• **GOAL OF THE EXERCISE**: Please restate each entry that follows word for word.

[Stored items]
==================================================

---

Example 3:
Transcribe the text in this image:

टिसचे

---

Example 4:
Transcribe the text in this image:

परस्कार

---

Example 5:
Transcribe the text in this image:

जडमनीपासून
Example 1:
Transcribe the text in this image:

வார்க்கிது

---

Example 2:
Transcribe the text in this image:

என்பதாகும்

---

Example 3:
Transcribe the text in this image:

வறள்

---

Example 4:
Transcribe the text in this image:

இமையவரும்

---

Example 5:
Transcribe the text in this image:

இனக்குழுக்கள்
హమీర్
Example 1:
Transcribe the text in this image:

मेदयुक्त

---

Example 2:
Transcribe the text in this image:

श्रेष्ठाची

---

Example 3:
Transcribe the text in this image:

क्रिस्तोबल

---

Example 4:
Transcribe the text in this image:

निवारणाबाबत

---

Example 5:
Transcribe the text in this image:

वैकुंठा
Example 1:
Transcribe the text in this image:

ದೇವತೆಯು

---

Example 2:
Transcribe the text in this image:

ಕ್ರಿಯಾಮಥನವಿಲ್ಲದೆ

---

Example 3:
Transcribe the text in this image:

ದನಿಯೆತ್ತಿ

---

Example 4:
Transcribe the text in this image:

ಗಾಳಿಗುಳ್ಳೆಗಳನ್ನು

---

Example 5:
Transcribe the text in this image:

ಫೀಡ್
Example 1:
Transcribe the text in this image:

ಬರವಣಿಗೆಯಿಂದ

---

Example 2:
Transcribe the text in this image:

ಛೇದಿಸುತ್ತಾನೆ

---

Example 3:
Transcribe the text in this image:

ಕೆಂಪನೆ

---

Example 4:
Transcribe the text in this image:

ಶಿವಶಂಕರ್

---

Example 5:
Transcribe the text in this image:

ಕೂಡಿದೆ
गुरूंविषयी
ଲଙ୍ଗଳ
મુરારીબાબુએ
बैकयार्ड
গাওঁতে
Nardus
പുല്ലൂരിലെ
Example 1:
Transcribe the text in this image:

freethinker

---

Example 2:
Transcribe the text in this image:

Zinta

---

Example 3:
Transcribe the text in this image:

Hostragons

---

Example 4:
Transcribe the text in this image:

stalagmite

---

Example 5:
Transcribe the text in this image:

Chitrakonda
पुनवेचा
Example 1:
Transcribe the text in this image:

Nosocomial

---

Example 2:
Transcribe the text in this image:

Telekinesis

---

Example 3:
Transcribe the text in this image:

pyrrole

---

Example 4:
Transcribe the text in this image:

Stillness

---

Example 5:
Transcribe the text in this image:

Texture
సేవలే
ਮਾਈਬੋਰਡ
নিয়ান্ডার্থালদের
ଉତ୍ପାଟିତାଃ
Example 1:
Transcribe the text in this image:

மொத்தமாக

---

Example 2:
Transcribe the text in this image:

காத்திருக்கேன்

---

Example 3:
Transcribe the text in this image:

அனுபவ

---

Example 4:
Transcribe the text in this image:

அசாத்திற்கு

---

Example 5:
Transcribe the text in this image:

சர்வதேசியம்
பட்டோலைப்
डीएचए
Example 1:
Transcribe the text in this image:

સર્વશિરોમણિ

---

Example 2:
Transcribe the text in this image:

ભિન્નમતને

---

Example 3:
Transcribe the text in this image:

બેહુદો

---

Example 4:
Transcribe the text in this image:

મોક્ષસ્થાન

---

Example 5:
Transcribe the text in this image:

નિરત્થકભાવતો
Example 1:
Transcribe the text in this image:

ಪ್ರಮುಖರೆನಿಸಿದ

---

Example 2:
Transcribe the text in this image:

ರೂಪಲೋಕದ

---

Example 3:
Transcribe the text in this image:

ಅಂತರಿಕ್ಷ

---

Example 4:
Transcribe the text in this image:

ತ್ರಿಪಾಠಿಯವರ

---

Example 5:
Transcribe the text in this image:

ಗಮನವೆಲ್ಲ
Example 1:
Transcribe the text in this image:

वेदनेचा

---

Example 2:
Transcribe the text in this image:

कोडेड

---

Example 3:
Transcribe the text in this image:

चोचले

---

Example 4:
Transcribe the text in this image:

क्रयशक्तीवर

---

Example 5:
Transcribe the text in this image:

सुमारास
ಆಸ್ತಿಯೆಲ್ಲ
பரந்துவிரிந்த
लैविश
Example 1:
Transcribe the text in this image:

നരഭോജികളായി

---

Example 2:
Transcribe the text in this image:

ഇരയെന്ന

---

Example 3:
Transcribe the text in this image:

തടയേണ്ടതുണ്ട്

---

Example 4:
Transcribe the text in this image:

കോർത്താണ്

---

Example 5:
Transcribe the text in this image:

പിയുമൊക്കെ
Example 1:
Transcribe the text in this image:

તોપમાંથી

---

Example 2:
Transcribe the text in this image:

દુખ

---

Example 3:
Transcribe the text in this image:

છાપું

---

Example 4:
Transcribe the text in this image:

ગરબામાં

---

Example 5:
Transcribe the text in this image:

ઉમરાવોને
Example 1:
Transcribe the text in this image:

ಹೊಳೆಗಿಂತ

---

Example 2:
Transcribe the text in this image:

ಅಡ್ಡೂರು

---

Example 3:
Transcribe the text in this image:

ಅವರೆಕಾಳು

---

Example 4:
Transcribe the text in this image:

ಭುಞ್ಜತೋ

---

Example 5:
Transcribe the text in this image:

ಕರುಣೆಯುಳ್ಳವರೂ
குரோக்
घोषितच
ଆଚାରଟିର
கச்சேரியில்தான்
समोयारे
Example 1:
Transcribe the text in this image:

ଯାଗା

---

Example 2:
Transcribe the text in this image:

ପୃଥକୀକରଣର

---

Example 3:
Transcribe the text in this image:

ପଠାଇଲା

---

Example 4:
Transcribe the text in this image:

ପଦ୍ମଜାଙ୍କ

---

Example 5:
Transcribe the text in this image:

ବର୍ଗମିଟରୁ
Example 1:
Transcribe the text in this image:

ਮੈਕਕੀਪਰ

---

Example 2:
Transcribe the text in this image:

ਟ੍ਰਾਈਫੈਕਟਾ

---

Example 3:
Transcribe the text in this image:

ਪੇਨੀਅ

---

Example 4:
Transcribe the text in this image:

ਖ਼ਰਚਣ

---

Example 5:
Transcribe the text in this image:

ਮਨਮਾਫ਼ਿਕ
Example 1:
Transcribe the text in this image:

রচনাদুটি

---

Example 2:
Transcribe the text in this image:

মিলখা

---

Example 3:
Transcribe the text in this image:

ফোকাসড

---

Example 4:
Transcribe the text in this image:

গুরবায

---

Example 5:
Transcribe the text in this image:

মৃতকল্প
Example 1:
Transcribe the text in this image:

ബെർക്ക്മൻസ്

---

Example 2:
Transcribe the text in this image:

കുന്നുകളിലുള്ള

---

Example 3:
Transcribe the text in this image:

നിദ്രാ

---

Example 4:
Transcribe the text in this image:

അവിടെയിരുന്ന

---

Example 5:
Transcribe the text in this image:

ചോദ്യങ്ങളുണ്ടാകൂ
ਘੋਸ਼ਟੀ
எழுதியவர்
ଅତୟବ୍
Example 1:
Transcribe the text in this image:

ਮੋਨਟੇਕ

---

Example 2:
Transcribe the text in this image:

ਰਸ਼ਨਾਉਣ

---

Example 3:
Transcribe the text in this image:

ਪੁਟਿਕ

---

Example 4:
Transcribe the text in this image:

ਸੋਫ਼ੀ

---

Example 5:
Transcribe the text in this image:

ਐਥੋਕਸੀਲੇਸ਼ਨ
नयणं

==================================================

• **RESPONSE TO THIS TASK**:
---

Example 3:
Transcribe the text in this image:

टिसचे

---

Example 4:
Transcribe the text in this image:

परस्कार

---

Example 5:
Transcribe the text in this image:

जडमनीपासून
Example 1:
Transcribe the text in this image:

வார்க்கிது

---

Example 2:
Transcribe the text in this image:

என்பதாகும்

---

Example 3:
Transcribe the text in this image:

வறள்

---

Example 4:
Transcribe the text in this image:

இமையவரும்

---

Example 5:
Transcribe the text in this image:

இனக்குழுக்கள்
హమీర్
Example 1:
Transcribe the text in this image:

मेदयुक्त

---

Example 2:
Transcribe the text in this image:

श्रेष्ठाची

---

Example 3:
Transcribe the text in this image:

क्रिस्तोबल

---

Example 4:
Transcribe the text in this image:

निवारणाबाबत

---

Example 5:
Transcribe the text in this image:

वैकुंठा
Example 1:
Transcribe the text in this image:

ದೇವತೆಯು

---

Example 2:
Transcribe the text in this image:

ಕ್ರಿಯಾಮಥನವಿಲ್ಲದೆ

---

Example 3:
Transcribe the text in this image:

ದನಿಯೆತ್ತಿ

---

Example 4:
Transcribe the text in this image:

ಗಾಳಿಗುಳ್ಳೆಗಳನ್ನು

---

Example 5:
Transcribe the text in this image:

ಫೀಡ್
Example 1:
Transcribe the text in this image:

ಬರವಣಿಗೆಯಿಂದ

---

Example 2:
Transcribe the text in this image:

ಛೇದಿಸುತ್ತಾನೆ

---

Example 3:
Transcribe the text in this image:

ಕೆಂಪನೆ

---

Example 4:
Transcribe the text in this image:

ಶಿವಶಂಕರ್

---

Example 5:
Transcribe the text in this image:

ಕೂಡಿದೆ
गुरूंविषयी
ଲଙ୍ଗଳ
મુરારીબાબુએ
बैकयार्ड
গাওঁতে
Nardus
പുല്ലൂരിലെ
Example 1:
Transcribe the text in this image:

freethinker

---

Example 2:
Transcribe the text in this image:

Zinta

---

Example 3:
Transcribe the text in this image:

Hostragons

---

Example 4:
Transcribe the text in this image:

stalagmite

---

Example 5:
Transcribe the text in this image:

Chitrakonda
पुनवेचा
Example 1:
Transcribe the text in this image:

Nosocomial

---

Example 2:
Transcribe the text in this image:

Telekinesis

---

Example 3:
Transcribe the text in this image:

pyrrole

---

Example 4:
Transcribe the text in this image:

Stillness

---

Example 5:
Transcribe the text in this image:

Texture
సేవలే
ਮਾਈਬੋਰਡ
নিয়ান্ডার্থালদের
ଉତ୍ପାଟିତାଃ
Example 1:
Transcribe the text in this image:

மொத்தமாக

---

Example 2:
Transcribe the text in this image:

காத்திருக்கேன்

---

Example 3:
Transcribe the text in this image:

அனுபவ

---

Example 4:
Transcribe the text in this image:

அசாத்திற்கு

---

Example 5:
Transcribe the text in this image:

சர்வதேசியம்
பட்டோலைப்
डीएचए
Example 1:
Transcribe the text in this image:

સર્વશિરોમણિ

---

Example 2:
Transcribe the text in this image:

ભિન્નમતને

---

Example 3:
Transcribe the text in this image:

બેહુદો

---

Example 4:
Transcribe the text in this image:

મોક્ષસ્થાન

---

Example 5:
Transcribe the text in this image:

નિરત્થકભાવતો
Example 1:
Transcribe the text in this image:

ಪ್ರಮುಖರೆನಿಸಿದ

---

Example 2:
Transcribe the text in this image:

ರೂಪಲೋಕದ

---

Example 3:
Transcribe the text in this image:

ಅಂತರಿಕ್ಷ

---

Example 4:
Transcribe the text in this image:

ತ್ರಿಪಾಠಿಯವರ

---

Example 5:
Transcribe the text in this image:

ಗಮನವೆಲ್ಲ
Example 1:
Transcribe the text in this image:

वेदनेचा

---

Example 2:
Transcribe the text in this image:

कोडेड

---

Example 3:
Transcribe the text in this image:

चोचले

---

Example 4:
Transcribe the text in this image:

क्रयशक्तीवर

---

Example 5:
Transcribe the text in this image:

सुमारास
ಆಸ್ತಿಯೆಲ್ಲ
பரந்துவிரிந்த
लैविश
Example 1:
Transcribe the text in this image:

നരഭോജികളായി

---

Example 2:
Transcribe the text in this image:

ഇരയെന്ന

---

Example 3:
Transcribe the text in this image:

തടയേണ്ടതുണ്ട്

---

Example 4:
Transcribe the text in this image:

കോർത്താണ്

---

Example 5:
Transcribe the text in this image:

പിയുമൊക്കെ
Example 1:
Transcribe the text in this image:

તોપમાંથી

---

Example 2:
Transcribe the text in this image:

દુખ

---

Example 3:
Transcribe the text in this image:

છાપું

---

Example 4:
Transcribe the text in this image:

ગરબામાં

---

Example 5:
Transcribe the text in this image:

ઉમરાવોને
Example 1:
Transcribe the text in this image:

ಹೊಳೆಗಿಂತ

---

Example 2:
Transcribe the text in this image:

ಅಡ್ಡೂರು

---

Example 3:
Transcribe the text in this image:

ಅವರೆಕಾಳು

---

Example 4:
Transcribe the text in this image:

ಭುಞ್ಜತೋ

---

Example 5:
Transcribe the text in this image:

ಕರುಣೆಯುಳ್ಳವರೂ
குரோக்
घोषितच
ଆଚାରଟିର
கச்சேரியில்தான்
समोयारे
Example 1:
Transcribe the text in this image:

ଯାଗା

---

Example 2:
Transcribe the text in this image:

ପୃଥକୀକରଣର

---

Example 3:
Transcribe the text in this image:

ପଠାଇଲା

---

Example 4:
Transcribe the text in this image:

ପଦ୍ମଜାଙ୍କ

---

Example 5:
Transcribe the text in this image:

ବର୍ଗମିଟରୁ
Example 1:
Transcribe the text in this image:

ਮੈਕਕੀਪਰ

---

Example 2:
Transcribe the text in this image:

ਟ੍ਰਾਈਫੈਕਟਾ

---

Example 3:
Transcribe the text in this image:

ਪੇਨੀਅ

---

Example 4:
Transcribe the text in this image:

ਖ਼ਰਚਣ

---

Example 5:
Transcribe the text in this image:

ਮਨਮਾਫ਼ਿਕ
Example 1:
Transcribe the text in this image:

রচনাদুটি

---

Example 2:
Transcribe the text in this image:

মিলখা

---

Example 3:
Transcribe the text in this image:

ফোকাসড

---

Example 4:
Transcribe the text in this image:

গুরবায

---

Example 5:
Transcribe the text in this image:

মৃতকল্প
Example 1:
Transcribe the text in this image:

ബെർക്ക്മൻസ്

---

Example 2:
Transcribe the text in this image:

കുന്നുകളിലുള്ള

---

Example 3:
Transcribe the text in this image:

നിദ്രാ

---

Example 4:
Transcribe the text in this image:

അവിടെയിരുന്ന

---

Example 5:
Transcribe the text in this image:

ചോദ്യങ്ങളുണ്ടാകൂ
ਘੋਸ਼ਟੀ
எழுதியவர்
ଅତୟବ୍
Example 1:
Transcribe the text in this image:

ਮੋਨਟੇਕ

---

Example 2:
Transcribe the text in this image:

ਰਸ਼ਨਾਉਣ

---

Example 3:
Transcribe the text in this image:

ਪੁਟਿਕ

---

Example 4:
Transcribe the text in this image:

ਸੋਫ਼ੀ

---

Example 5:
Transcribe the text in this image:

ਐਥੋਕਸੀਲੇਸ਼ਨ
नयणं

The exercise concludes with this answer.